Try it: Beginning with the line that contains "Figure 30. The displacement of point A.", retype the entries below exactly, ending with the line that contains "FIGURE 4 | Layered". Leave out any pictures.

Data records:
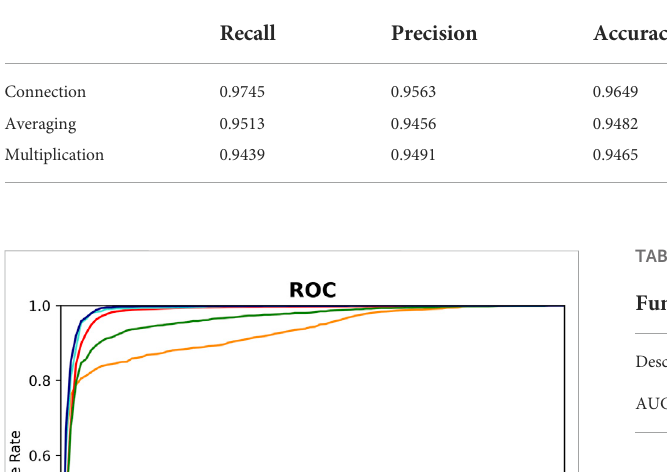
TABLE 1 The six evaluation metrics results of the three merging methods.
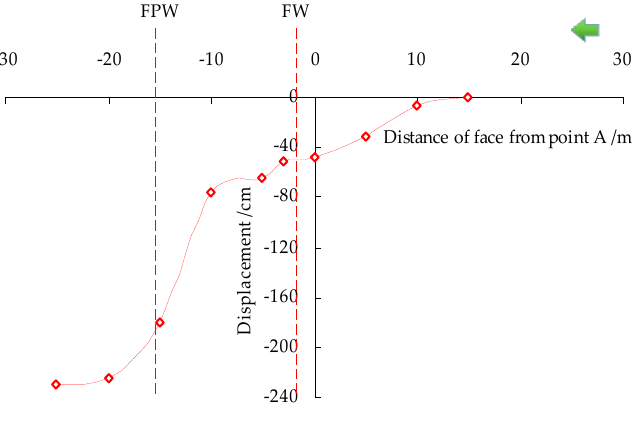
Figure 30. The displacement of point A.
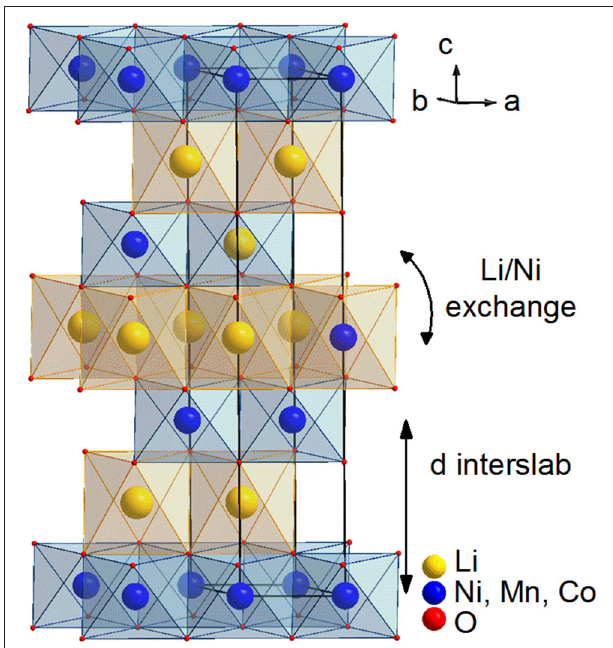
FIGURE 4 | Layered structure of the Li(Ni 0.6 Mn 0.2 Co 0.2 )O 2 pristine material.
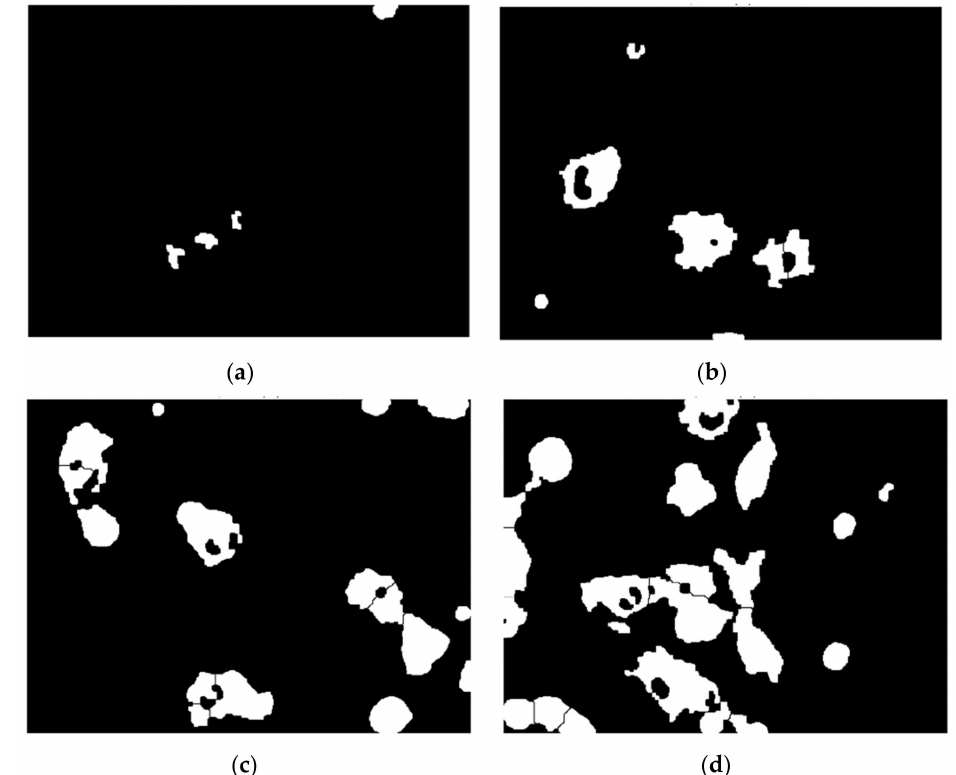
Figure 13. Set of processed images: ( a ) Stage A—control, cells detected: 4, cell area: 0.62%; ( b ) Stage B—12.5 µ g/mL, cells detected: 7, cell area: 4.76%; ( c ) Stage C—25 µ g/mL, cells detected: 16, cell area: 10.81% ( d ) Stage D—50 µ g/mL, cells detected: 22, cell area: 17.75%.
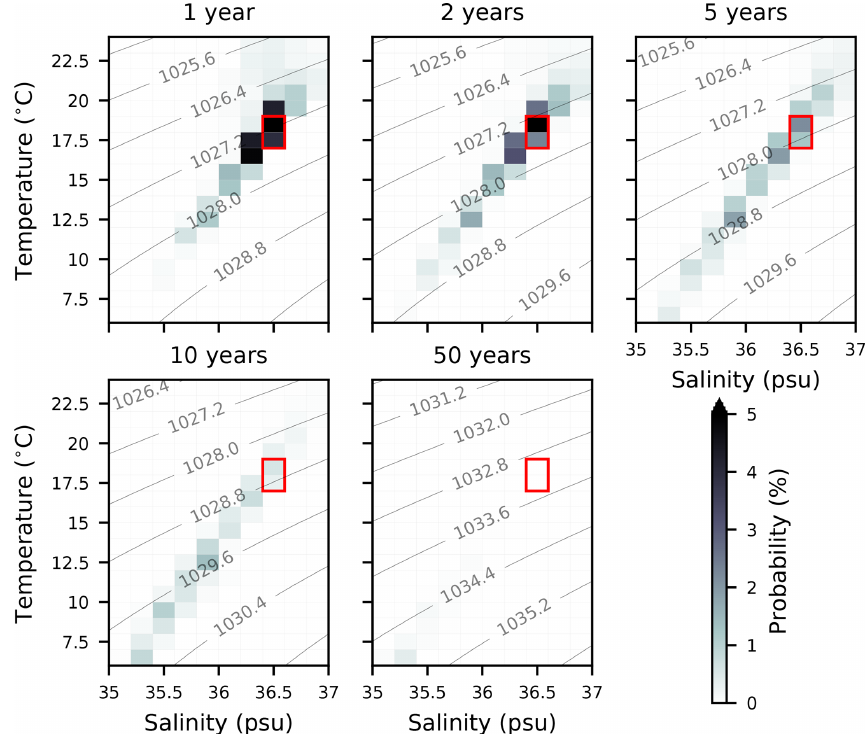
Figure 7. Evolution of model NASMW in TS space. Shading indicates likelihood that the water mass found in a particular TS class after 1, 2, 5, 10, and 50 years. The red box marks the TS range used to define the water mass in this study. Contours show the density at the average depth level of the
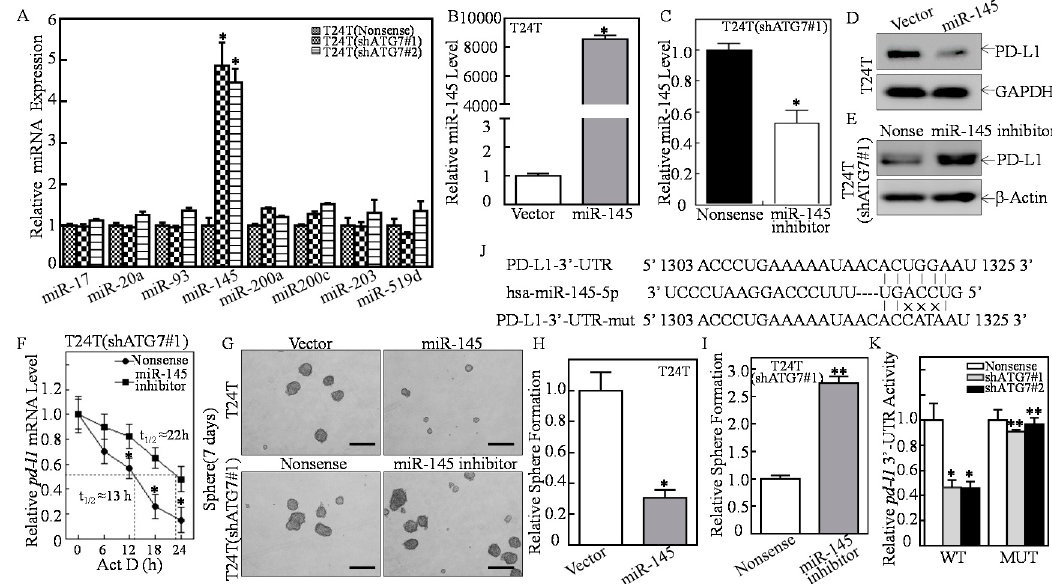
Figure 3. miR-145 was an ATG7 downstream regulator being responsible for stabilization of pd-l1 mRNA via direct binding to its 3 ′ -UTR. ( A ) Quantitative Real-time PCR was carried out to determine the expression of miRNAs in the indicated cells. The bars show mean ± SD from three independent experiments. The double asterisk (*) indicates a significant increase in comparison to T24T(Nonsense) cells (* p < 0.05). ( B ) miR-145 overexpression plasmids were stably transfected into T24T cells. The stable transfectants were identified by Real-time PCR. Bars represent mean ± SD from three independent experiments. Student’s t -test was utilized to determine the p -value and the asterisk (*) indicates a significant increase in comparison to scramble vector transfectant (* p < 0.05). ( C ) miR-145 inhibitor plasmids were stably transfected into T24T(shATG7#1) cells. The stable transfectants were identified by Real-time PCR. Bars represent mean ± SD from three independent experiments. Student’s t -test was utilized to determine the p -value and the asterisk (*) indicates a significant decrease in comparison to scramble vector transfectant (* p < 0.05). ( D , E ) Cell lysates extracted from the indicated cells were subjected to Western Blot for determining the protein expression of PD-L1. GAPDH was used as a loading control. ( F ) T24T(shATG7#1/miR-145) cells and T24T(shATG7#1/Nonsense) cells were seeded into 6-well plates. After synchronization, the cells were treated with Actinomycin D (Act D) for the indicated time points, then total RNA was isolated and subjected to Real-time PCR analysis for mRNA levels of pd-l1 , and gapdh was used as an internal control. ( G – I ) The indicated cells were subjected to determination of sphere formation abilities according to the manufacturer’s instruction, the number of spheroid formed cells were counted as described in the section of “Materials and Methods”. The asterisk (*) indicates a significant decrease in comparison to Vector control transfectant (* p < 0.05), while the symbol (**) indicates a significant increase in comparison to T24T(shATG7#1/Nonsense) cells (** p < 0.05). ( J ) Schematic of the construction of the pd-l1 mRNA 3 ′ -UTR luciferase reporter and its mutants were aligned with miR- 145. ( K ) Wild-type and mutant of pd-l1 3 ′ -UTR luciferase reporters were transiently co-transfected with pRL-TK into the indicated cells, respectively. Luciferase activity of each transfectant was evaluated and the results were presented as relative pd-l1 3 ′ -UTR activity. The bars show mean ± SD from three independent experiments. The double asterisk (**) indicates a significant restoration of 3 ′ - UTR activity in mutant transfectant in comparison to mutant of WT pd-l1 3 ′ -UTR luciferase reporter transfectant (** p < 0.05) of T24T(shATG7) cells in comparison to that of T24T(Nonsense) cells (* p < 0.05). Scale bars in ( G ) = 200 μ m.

Result below:
Figure 30. The displacement of point A.
FIGURE 4 | Layered structure of the Li(Ni 0.6 Mn 0.2 Co 0.2 )O 2 pristine material.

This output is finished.